Part 48 (2/2)
”Oh, if I have to contend with obstinacy rather than judgment--”
”Please let us have no contentions whatever. I have often found that your Southern men out-matched me, and not for the world would I have a dispute with a woman of your mettle. I give you my parole to do all that you wish, as far as it is within my power, while I am helpless on your hands.”
”And when I have helped to make you well you will go and fight against the South again?”
”Yes, Miss Barkdale,” gravely, ”and so would your officers against the North.”
”Oh, I know it. I sha'n't put any poison in your coffee.”
”Nor will you ever put poison in any man's life. The most delightful thing about you, Miss Barkdale,” he continued, laughing, ”is that you are so genuinely good and don't know it.”
”Whatever happens,” she said, almost irritably, ”you must be cured of that impression. I won't be considered 'good' when I'm not.
Little you know about me, indeed! Good heavens, Captain Lane! what kind of women have you been accustomed to meet in the North? Would they put strychnine in a wounded Southerner's food, and give him heavy bread, more fatal than bullets, and read novels while dying men were at their very doors?”
”Heaven help them! I fear there are many women the world over who virtually do just those things.”
”They are not in the South,” she replied, hotly.
”They are evidently not in this house,” he replied, smiling. ”You ask what kind of women I am accustomed to meet. I will show you the shadow of one of my friends;” and he took from under his pillow a photograph of Marian.
”Oh, isn't she lovely!” exclaimed the girl.
”Yes, she is as beautiful as you are; she is as brave as you are, and I've seen you cheering on your friends when even in the excitement of the fight my heart was filled with dread lest you or your mother or sister might be shot. She is just as ardent for the North as you are for the South, and her influence has had much place in the motives of many who are now in the Union army. If wounded Confederates were about her door you could only equal--you could not surpa.s.s--her in womanly kindness and sympathy. The same would be true of my mother and sisters, and millions of others. I know what you think of us at the North, but you will have to revise your opinions some day.”

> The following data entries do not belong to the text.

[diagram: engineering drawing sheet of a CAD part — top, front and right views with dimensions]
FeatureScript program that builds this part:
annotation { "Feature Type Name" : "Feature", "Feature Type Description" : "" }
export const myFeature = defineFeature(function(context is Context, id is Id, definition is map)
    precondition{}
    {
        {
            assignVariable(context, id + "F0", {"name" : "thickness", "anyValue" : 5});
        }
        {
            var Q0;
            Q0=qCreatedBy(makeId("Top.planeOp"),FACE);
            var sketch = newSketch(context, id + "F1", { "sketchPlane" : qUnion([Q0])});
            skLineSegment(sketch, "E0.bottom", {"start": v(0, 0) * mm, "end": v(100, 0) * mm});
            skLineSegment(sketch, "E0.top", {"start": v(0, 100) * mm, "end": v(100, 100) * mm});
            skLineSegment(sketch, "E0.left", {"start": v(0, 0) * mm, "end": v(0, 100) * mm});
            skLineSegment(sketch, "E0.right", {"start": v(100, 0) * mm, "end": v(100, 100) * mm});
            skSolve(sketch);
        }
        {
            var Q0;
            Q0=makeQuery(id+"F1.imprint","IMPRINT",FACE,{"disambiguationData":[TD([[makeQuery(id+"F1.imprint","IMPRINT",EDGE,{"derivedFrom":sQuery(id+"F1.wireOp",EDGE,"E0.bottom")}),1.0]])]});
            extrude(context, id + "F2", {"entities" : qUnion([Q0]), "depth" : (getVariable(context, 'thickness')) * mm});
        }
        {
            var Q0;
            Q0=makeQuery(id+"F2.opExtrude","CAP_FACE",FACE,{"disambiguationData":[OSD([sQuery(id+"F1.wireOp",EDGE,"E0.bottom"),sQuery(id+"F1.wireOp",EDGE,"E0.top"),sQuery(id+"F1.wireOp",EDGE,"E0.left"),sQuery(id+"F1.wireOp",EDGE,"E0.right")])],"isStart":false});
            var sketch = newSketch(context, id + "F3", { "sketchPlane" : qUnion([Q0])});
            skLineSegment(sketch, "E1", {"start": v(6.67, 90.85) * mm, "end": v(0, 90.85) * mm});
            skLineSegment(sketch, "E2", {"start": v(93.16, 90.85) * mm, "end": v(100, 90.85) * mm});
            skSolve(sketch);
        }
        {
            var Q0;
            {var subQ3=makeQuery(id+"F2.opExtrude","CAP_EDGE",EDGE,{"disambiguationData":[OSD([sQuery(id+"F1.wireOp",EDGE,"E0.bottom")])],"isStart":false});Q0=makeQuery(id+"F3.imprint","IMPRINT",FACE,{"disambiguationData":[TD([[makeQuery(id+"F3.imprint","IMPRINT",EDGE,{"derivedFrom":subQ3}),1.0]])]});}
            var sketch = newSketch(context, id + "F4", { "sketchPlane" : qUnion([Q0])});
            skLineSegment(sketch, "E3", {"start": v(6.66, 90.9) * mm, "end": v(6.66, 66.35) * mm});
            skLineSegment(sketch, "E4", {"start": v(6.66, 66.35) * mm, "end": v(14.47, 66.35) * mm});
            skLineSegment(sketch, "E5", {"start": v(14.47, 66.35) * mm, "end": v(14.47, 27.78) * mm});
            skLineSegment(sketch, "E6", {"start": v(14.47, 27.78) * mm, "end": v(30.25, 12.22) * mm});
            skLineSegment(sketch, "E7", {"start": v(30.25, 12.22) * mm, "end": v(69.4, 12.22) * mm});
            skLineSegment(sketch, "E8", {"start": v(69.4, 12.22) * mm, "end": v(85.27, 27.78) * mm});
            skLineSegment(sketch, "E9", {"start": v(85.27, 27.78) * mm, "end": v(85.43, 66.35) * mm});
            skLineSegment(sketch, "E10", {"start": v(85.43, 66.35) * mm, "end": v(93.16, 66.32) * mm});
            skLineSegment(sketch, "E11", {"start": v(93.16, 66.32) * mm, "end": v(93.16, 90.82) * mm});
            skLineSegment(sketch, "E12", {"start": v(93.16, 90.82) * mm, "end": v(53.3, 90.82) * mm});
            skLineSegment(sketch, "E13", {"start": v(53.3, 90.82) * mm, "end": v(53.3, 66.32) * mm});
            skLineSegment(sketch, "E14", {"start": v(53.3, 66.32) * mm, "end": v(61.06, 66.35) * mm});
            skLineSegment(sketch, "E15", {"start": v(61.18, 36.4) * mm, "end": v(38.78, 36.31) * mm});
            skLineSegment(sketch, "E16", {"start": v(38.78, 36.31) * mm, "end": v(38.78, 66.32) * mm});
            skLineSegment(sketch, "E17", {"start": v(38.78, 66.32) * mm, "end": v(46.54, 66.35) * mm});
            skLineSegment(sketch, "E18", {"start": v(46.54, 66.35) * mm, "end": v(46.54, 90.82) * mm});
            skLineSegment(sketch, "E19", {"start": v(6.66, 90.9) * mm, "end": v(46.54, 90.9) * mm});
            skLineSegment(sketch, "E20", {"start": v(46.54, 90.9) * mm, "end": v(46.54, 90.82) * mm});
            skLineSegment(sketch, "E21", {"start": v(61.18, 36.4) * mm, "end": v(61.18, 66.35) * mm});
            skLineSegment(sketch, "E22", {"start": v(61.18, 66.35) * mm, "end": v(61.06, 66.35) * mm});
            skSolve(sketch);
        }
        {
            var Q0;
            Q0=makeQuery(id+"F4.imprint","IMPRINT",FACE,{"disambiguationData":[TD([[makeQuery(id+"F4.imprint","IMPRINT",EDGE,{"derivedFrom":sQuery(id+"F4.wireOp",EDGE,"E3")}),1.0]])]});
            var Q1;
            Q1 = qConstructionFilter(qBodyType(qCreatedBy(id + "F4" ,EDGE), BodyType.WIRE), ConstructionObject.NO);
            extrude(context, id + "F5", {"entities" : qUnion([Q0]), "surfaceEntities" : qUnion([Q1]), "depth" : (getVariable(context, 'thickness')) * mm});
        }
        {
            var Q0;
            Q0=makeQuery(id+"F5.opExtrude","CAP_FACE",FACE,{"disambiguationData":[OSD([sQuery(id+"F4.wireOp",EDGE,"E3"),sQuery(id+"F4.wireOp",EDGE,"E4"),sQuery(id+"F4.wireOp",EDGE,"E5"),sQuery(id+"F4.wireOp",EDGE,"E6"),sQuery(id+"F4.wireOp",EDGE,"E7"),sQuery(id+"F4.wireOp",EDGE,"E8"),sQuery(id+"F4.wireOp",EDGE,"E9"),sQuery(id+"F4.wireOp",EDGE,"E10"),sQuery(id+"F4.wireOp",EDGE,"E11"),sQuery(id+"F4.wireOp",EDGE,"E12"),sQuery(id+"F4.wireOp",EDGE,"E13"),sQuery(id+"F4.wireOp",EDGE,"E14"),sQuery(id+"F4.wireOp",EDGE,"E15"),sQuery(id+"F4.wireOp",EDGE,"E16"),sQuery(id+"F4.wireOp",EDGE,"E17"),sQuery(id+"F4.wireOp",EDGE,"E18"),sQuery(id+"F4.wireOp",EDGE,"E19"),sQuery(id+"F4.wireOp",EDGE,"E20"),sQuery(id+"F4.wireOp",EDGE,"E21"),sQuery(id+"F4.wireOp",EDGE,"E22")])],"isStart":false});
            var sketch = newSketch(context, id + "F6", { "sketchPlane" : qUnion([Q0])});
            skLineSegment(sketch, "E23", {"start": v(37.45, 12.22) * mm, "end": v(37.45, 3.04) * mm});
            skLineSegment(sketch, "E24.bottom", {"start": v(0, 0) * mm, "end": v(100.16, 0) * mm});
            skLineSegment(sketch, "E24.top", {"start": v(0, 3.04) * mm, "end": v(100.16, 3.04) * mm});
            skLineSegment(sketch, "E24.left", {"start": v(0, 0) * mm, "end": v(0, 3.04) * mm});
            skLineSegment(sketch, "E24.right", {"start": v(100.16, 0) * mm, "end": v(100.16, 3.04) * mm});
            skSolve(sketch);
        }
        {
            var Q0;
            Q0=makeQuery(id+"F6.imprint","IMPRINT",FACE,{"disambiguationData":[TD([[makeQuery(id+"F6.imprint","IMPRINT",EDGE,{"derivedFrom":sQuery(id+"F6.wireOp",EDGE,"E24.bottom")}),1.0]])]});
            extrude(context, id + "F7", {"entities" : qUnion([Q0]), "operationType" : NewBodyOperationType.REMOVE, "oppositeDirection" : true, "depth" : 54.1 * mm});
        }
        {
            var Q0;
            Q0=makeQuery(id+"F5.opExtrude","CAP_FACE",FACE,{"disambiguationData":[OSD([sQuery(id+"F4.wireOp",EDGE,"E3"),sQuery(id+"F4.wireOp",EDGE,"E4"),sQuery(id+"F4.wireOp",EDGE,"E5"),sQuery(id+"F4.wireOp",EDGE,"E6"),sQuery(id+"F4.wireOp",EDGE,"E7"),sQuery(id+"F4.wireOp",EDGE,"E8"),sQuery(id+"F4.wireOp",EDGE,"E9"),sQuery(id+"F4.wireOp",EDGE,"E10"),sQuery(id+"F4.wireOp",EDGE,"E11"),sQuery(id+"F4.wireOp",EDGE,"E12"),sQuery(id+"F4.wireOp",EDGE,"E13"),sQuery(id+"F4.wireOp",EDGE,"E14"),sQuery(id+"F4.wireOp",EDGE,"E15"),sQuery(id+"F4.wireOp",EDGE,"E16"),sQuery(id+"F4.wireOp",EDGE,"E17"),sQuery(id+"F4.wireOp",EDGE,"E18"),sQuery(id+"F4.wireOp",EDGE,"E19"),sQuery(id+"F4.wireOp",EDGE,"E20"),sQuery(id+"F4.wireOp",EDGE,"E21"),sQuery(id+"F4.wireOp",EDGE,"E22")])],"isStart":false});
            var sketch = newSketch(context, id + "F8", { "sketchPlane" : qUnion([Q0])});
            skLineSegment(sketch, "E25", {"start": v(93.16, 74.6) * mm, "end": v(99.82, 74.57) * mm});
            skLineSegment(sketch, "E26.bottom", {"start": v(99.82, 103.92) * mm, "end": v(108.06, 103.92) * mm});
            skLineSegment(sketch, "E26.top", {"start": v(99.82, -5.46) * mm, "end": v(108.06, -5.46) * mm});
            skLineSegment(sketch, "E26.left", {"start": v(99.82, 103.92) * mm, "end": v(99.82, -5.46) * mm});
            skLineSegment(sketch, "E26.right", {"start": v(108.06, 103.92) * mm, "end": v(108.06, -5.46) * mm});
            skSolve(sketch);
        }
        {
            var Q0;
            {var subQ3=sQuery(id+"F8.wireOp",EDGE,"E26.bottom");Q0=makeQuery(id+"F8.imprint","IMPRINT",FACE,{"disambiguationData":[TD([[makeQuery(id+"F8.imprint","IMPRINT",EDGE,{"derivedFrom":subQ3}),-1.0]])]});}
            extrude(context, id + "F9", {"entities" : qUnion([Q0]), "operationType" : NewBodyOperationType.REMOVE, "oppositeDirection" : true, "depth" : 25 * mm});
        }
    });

Her face was flushed, a frown was upon her brow, a doubtful smile upon her lips, and her whole manner betokened her intense interest.
”You evidently are seeking to revise them,” she said, with a short laugh, ”much as you charged our cavalry the other evening. I think you are a dangerous man to the South, Captain Lane, and I don't know whether I should let you get well or not.”
He reached out his hand and took hers, as he said, laughingly: ”I should trust you just the same, even though Jeff Davis and the whole Confederate Congress ordered you to make away with me.”
”Don't you call our President 'Jeff,'” she snapped, but did not withdraw her hand.
”I beg your pardon. That was just as rude in me as if you had called Mr. Lincoln 'Abe.'”
She now burst out laughing. ”Heaven knows we do it often enough,”
she said.
”I was aware of that.”
”This won't do at all,” she resumed. ”Your hand is growing a little feverish, and if my visits do not make you better I shall not come. I think we have defined our differences sufficiently. You must not 'reverence' me any more. I couldn't stand that at all. I will concede at once that you are a gentleman, and that this lovely girl is my equal; and when our soldiers have whipped your armies, and we are free, I shall be magnanimous, and invite you to bring this girl here to visit us on your wedding trip. What is her name?”
”Marian Vosburgh. But I fear she will never take a wedding trip with me. If she did I would accept your invitation gratefully after we had convinced the South that one flag must protect us all.”
”We won't talk any more about that. Why won't Miss Vosburgh take a wedding trip with you?”
”For the best of reasons,--she doesn't love me well enough.”